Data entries
##########
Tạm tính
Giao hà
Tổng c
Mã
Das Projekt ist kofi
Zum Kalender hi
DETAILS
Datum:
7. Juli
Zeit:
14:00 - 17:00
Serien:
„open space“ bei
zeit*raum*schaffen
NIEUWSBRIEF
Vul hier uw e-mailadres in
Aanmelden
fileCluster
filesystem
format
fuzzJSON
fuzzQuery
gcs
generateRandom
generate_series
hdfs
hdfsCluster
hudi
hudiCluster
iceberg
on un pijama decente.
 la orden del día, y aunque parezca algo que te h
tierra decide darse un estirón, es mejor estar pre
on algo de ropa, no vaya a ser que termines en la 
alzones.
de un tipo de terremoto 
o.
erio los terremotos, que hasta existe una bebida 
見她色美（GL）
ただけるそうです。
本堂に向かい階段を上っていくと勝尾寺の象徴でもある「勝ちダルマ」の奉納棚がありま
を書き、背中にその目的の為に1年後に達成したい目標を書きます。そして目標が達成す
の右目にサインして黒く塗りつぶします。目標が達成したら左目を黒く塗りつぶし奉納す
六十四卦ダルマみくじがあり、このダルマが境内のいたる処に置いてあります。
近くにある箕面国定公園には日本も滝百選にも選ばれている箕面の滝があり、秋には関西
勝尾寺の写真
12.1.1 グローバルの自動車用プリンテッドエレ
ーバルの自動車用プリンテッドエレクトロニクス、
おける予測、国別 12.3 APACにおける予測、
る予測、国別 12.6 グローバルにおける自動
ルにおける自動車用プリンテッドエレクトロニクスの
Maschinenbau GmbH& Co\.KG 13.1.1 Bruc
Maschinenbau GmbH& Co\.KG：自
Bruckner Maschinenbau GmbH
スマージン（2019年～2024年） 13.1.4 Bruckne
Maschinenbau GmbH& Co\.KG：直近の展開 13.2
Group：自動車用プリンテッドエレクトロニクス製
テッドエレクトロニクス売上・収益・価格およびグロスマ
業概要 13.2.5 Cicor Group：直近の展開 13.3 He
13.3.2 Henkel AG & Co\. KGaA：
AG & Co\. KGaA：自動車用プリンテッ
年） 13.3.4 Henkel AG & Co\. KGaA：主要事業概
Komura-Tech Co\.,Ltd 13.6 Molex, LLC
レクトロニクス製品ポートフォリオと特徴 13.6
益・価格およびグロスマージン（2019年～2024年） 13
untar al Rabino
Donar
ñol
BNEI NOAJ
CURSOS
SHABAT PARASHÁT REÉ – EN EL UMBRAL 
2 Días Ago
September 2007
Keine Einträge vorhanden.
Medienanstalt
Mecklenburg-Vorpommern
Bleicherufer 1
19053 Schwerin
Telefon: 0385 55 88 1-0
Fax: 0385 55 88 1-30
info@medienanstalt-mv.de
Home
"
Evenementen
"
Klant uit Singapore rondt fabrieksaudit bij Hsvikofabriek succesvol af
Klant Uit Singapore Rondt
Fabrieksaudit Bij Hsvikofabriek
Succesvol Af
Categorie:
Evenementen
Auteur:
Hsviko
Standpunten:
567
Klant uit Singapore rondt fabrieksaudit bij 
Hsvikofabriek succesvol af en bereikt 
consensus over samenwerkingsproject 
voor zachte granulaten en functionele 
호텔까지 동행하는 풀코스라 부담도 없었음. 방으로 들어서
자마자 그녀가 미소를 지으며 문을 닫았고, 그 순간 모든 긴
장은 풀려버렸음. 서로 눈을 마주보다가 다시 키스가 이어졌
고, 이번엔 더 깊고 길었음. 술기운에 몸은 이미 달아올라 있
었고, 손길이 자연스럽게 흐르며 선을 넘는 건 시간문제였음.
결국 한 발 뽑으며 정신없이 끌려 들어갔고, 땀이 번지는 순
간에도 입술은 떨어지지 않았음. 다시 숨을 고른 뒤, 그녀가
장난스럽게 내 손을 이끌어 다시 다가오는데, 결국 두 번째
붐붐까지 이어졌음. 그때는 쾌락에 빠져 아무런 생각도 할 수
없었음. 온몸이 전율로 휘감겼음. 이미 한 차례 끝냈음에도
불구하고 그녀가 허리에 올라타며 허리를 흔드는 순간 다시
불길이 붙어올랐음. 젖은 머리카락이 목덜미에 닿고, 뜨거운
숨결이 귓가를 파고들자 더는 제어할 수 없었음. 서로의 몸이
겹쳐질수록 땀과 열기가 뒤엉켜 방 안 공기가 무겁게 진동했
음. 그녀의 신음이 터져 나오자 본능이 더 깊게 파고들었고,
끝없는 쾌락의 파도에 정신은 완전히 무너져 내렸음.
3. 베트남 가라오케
##########
Give back the data exactly.

Tạm tính
Giao hà
Tổng c
Mã
Das Projekt ist kofi
Zum Kalender hi
DETAILS
Datum:
7. Juli
Zeit:
14:00 - 17:00
Serien:
„open space“ bei
zeit*raum*schaffen
NIEUWSBRIEF
Vul hier uw e-mailadres in
Aanmelden
fileCluster
filesystem
format
fuzzJSON
fuzzQuery
gcs
generateRandom
generate_series
hdfs
hdfsCluster
hudi
hudiCluster
iceberg
on un pijama decente.
 la orden del día, y aunque parezca algo que te h
tierra decide darse un estirón, es mejor estar pre
on algo de ropa, no vaya a ser que termines en la 
alzones.
de un tipo de terremoto 
o.
erio los terremotos, que hasta existe una bebida 
見她色美（GL）
ただけるそうです。
本堂に向かい階段を上っていくと勝尾寺の象徴でもある「勝ちダルマ」の奉納棚がありま
を書き、背中にその目的の為に1年後に達成したい目標を書きます。そして目標が達成す
の右目にサインして黒く塗りつぶします。目標が達成したら左目を黒く塗りつぶし奉納す
六十四卦ダルマみくじがあり、このダルマが境内のいたる処に置いてあります。
近くにある箕面国定公園には日本も滝百選にも選ばれている箕面の滝があり、秋には関西
勝尾寺の写真
12.1.1 グローバルの自動車用プリンテッドエレ
ーバルの自動車用プリンテッドエレクトロニクス、
おける予測、国別 12.3 APACにおける予測、
る予測、国別 12.6 グローバルにおける自動
ルにおける自動車用プリンテッドエレクトロニクスの
Maschinenbau GmbH& Co\.KG 13.1.1 Bruc
Maschinenbau GmbH& Co\.KG：自
Bruckner Maschinenbau GmbH
スマージン（2019年～2024年） 13.1.4 Bruckne
Maschinenbau GmbH& Co\.KG：直近の展開 13.2
Group：自動車用プリンテッドエレクトロニクス製
テッドエレクトロニクス売上・収益・価格およびグロスマ
業概要 13.2.5 Cicor Group：直近の展開 13.3 He
13.3.2 Henkel AG & Co\. KGaA：
AG & Co\. KGaA：自動車用プリンテッ
年） 13.3.4 Henkel AG & Co\. KGaA：主要事業概
Komura-Tech Co\.,Ltd 13.6 Molex, LLC
レクトロニクス製品ポートフォリオと特徴 13.6
益・価格およびグロスマージン（2019年～2024年） 13
untar al Rabino
Donar
ñol
BNEI NOAJ
CURSOS
SHABAT PARASHÁT REÉ – EN EL UMBRAL 
2 Días Ago
September 2007
Keine Einträge vorhanden.
Medienanstalt
Mecklenburg-Vorpommern
Bleicherufer 1
19053 Schwerin
Telefon: 0385 55 88 1-0
Fax: 0385 55 88 1-30
info@medienanstalt-mv.de
Home
"
Evenementen
"
Klant uit Singapore rondt fabrieksaudit bij Hsvikofabriek succesvol af
Klant Uit Singapore Rondt
Fabrieksaudit Bij Hsvikofabriek
Succesvol Af
Categorie:
Evenementen
Auteur:
Hsviko
Standpunten:
567
Klant uit Singapore rondt fabrieksaudit bij 
Hsvikofabriek succesvol af en bereikt 
consensus over samenwerkingsproject 
voor zachte granulaten en functionele 
호텔까지 동행하는 풀코스라 부담도 없었음. 방으로 들어서
자마자 그녀가 미소를 지으며 문을 닫았고, 그 순간 모든 긴
장은 풀려버렸음. 서로 눈을 마주보다가 다시 키스가 이어졌
고, 이번엔 더 깊고 길었음. 술기운에 몸은 이미 달아올라 있
었고, 손길이 자연스럽게 흐르며 선을 넘는 건 시간문제였음.
결국 한 발 뽑으며 정신없이 끌려 들어갔고, 땀이 번지는 순
간에도 입술은 떨어지지 않았음. 다시 숨을 고른 뒤, 그녀가
장난스럽게 내 손을 이끌어 다시 다가오는데, 결국 두 번째
붐붐까지 이어졌음. 그때는 쾌락에 빠져 아무런 생각도 할 수
없었음. 온몸이 전율로 휘감겼음. 이미 한 차례 끝냈음에도
불구하고 그녀가 허리에 올라타며 허리를 흔드는 순간 다시
불길이 붙어올랐음. 젖은 머리카락이 목덜미에 닿고, 뜨거운
숨결이 귓가를 파고들자 더는 제어할 수 없었음. 서로의 몸이
겹쳐질수록 땀과 열기가 뒤엉켜 방 안 공기가 무겁게 진동했
음. 그녀의 신음이 터져 나오자 본능이 더 깊게 파고들었고,
끝없는 쾌락의 파도에 정신은 완전히 무너져 내렸음.
3. 베트남 가라오케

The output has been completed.